Patients with acute coronary syndromes such as unstable angina who were undergoing an invasive treatment and received one of three anticoagulant regimens did not have significant differences in the rates of ischemia or death after one year, according to a study in the Dec. 5 issue of JAMA.
"Early angiography followed by interventional or surgical revascularization when appropriate has been shown to result in reduced rates of death, myocardial infarction (MI), refractory ischemia, and rehospitalization in patients with acute coronary syndromes (ACS; unstable angina or non-ST-segment elevation MI [a certain pattern on an electrocardiogram following a heart attack]). Because both MI and hemorrhagic complications have been associated with early and late mortality in patients with ACS and in those undergoing percutaneous coronary intervention (PCI), the optimal [added] pharmacological regimen to support the invasive approach in ACS would ideally suppress adverse ischemic and thrombotic events while minimizing iatrogenic [induced by treatment] bleeding," the authors write.
AdvertisementIn the Acute Catheterization and Urgent Intervention Triage Strategy (ACUITY) trial, randomization of moderate-risk and high-risk patients with ACS undergoing early invasive management to monotherapy with the direct thrombin (blood-clotting enzyme) inhibitor bivalirudin compared with a heparin-based regimen plus glycoprotein (GP) IIb/IIIa inhibitors resulted in noninferior 30-day rates of adverse ischemic events with reduced rates of major bleeding. The long-term effect of bivalirudin monotherapy and a selective GP IIb/IIIa inhibitor strategy on composite ischemia and death are unknown.
Gregg W. Stone, M.D., of Columbia University Medical Center and the Cardiovascular Research Foundation, New York, and colleagues examined the 1-year clinical outcomes of patients enrolled in the ACUITY trial. The randomized, open-label trial was conducted at 450 academic and community-based institutions in 17 countries. A total of 13,819 patients with moderate- and high-risk ACS undergoing invasive treatment were enrolled between August 2003 and December 2005. Patients were assigned to heparin plus GP IIb/IIIa inhibitors (n = 4,603), bivalirudin plus GP IIb/IIIa inhibitors (n = 4,604), or bivalirudin monotherapy (n = 4,612). Of these patients, 4,605 were assigned to routine upstream (prior to angiography) GP IIb/IIIa use and 4,602 were deferred to selective GP IIb/IIIa use.
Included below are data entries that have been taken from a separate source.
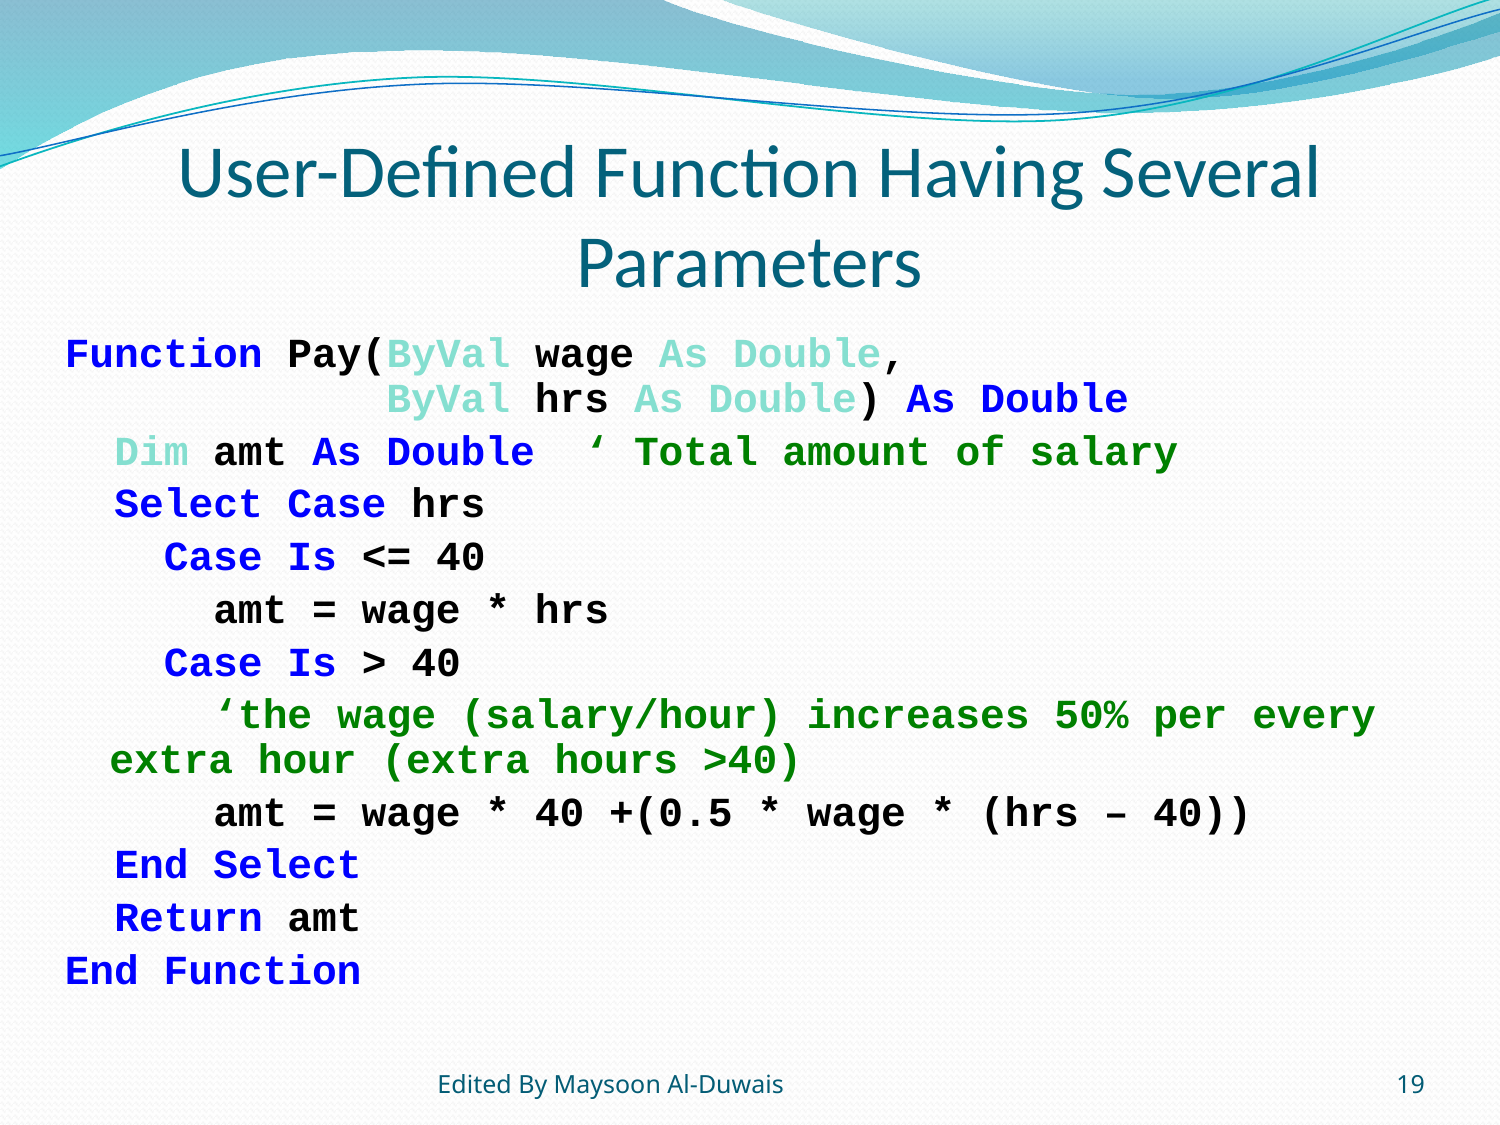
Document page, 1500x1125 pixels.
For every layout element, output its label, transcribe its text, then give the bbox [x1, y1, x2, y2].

list Function Pay(ByVal wage As Double, ByVal hrs As Double) As Double Dim amt As Double ‘ Total amount of salary Select Case hrs Case Is <= 40 amt = wage * hrs Case Is > 40 ‘the wage (salary/hour) increases 50% per every extra hour (extra hours >40) amt = wage * 40 +(0.5 * wage * (hrs – 40)) End Select Return amt End Function [50, 324, 1475, 1006]
slide_number 19 [1299, 1042, 1425, 1103]
footer Edited By Maysoon Al-Duwais [437, 1042, 988, 1103]
title User-Defined Function Having Several Parameters [75, 115, 1425, 303]
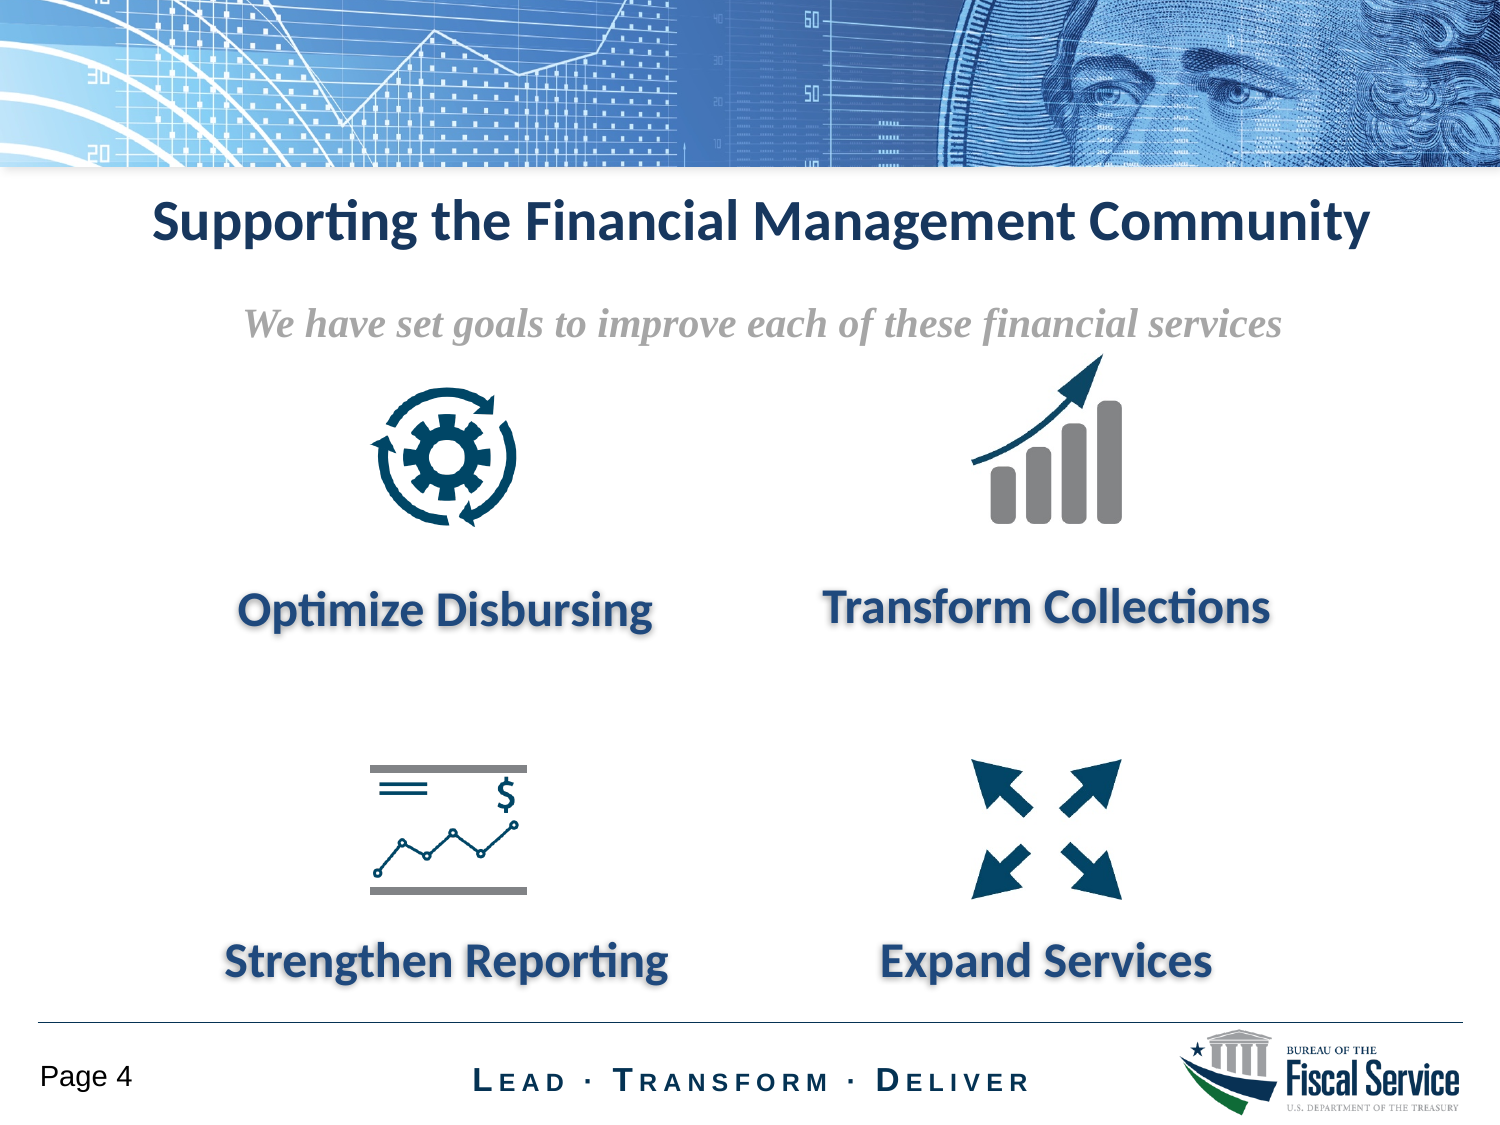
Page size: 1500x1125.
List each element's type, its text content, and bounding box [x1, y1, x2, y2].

picture [336, 349, 555, 565]
picture [971, 353, 1122, 525]
picture [353, 731, 551, 928]
picture [971, 758, 1122, 900]
text_box Supporting the Financial Management Community [137, 175, 1450, 260]
picture [0, 0, 1500, 167]
text_box Transform Collections [788, 567, 1306, 641]
text_box Optimize Disbursing [186, 567, 704, 647]
text_box Expand Services [788, 911, 1306, 1004]
text_box Strengthen Reporting [188, 911, 706, 1004]
picture [1175, 1026, 1463, 1118]
text_box We have set goals to improve each of these financial services [132, 288, 1389, 354]
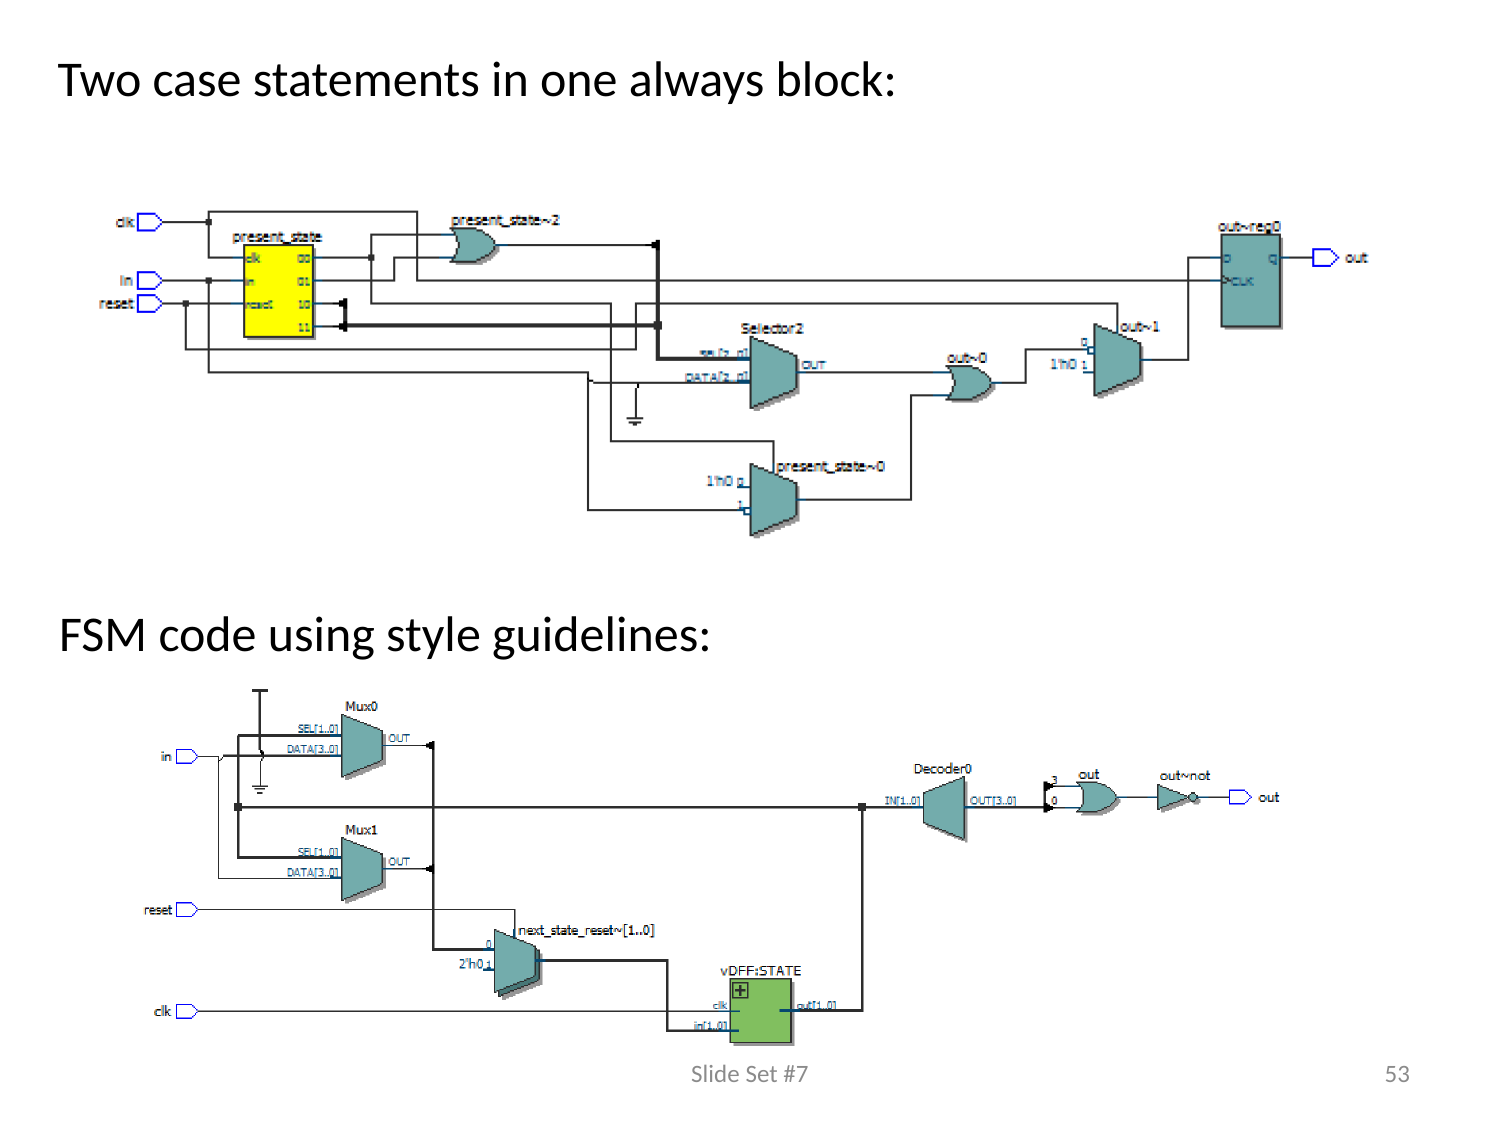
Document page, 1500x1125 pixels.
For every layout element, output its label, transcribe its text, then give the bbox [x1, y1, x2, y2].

slide_number 53 [1074, 1042, 1425, 1103]
text_box Two case statements in one always block: [42, 38, 913, 114]
picture [137, 672, 1288, 1055]
footer Slide Set #7 [512, 1063, 988, 1103]
picture [90, 122, 1381, 555]
text_box FSM code using style guidelines: [44, 593, 728, 669]
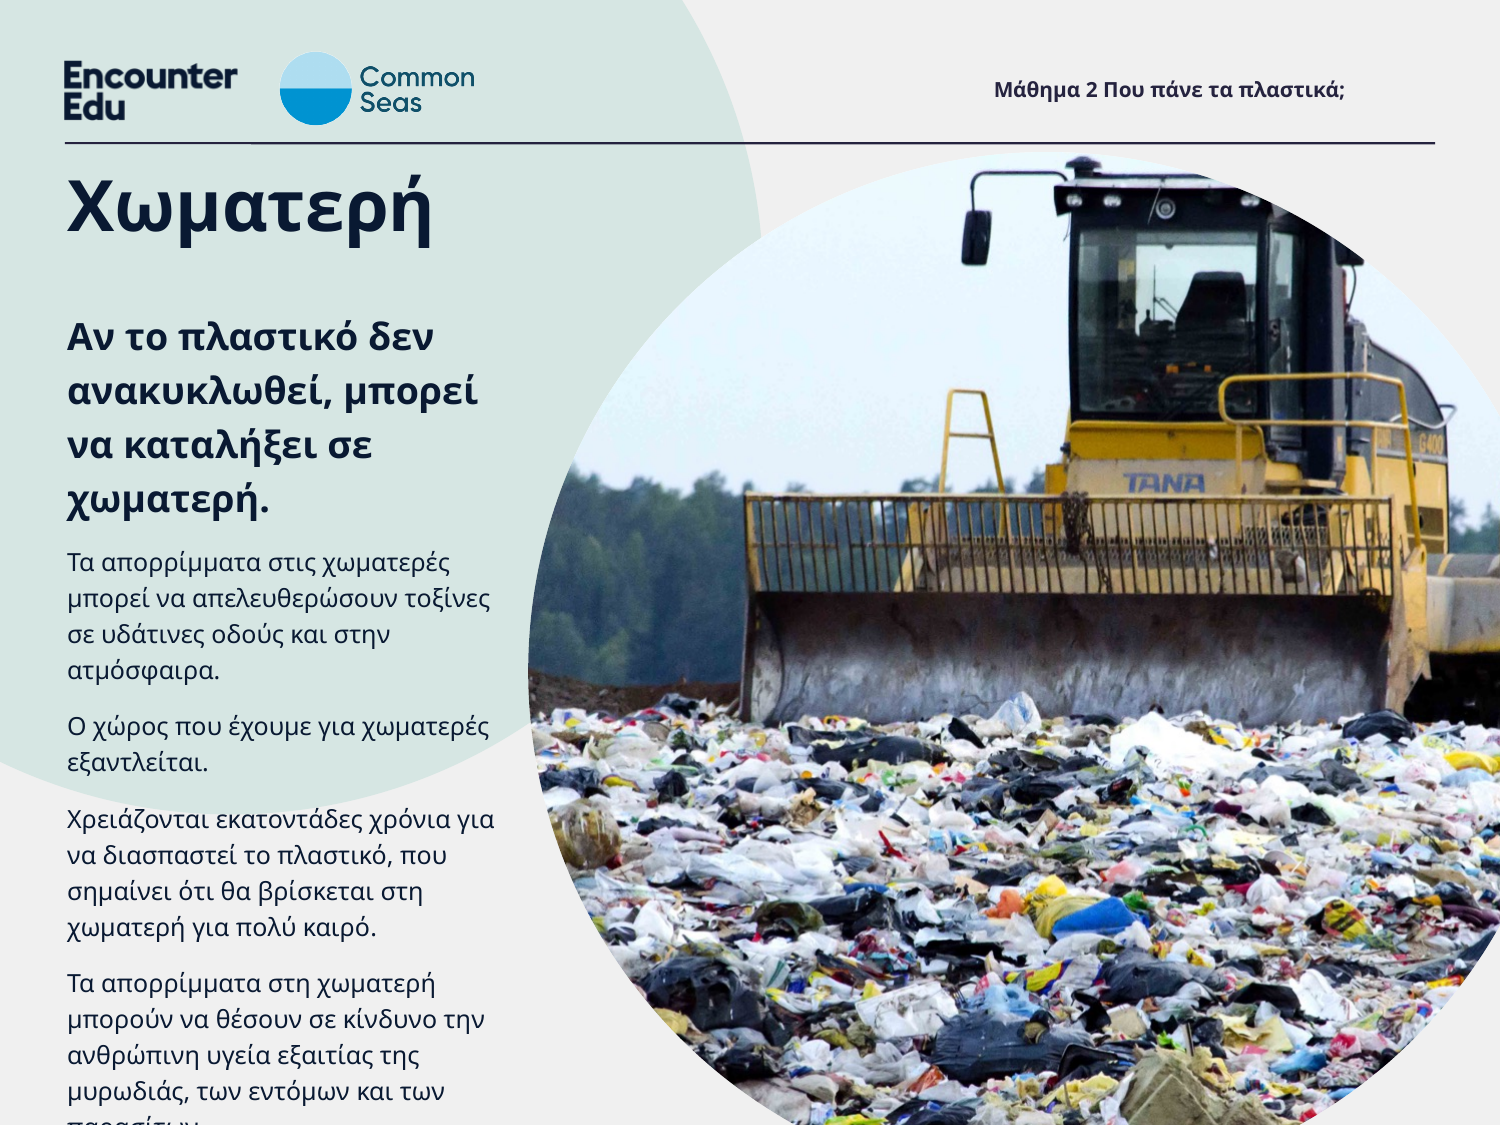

Compared with the control group of heparin plus GP IIb/IIIa inhibitors in which the 1-year estimated rate of composite ischemia was 15.4 percent, composite ischemia occurred in 16.0 percent of patients assigned to bivalirudin plus GP IIb/IIIa inhibitors and in 16.2 percent of patients assigned to bivalirudin monotherapy. Death at 1 year occurred in an estimated 3.9 percent of patients assigned to heparin plus GP IIb/IIIa inhibitors, 3.9 percent assigned to bivalirudin plus GP IIb/IIIa inhibitors, and 3.8 percent assigned to bivalirudin monotherapy. There were no significant differences in the rates of the individual components of death, MI, or unplanned revascularization for ischemia between the three groups.
"At 1 year, no statistically significant difference in rates of composite ischemia or mortality among patients with moderate- and high-risk ACS undergoing invasive treatment with the 3 therapies was found," the authors conclude. "There was no statistically significant difference in the rates of composite ischemia between patients receiving routine upstream administration of GP IIb/IIIa inhibitors vs. deferring their use for patients undergoing PCI."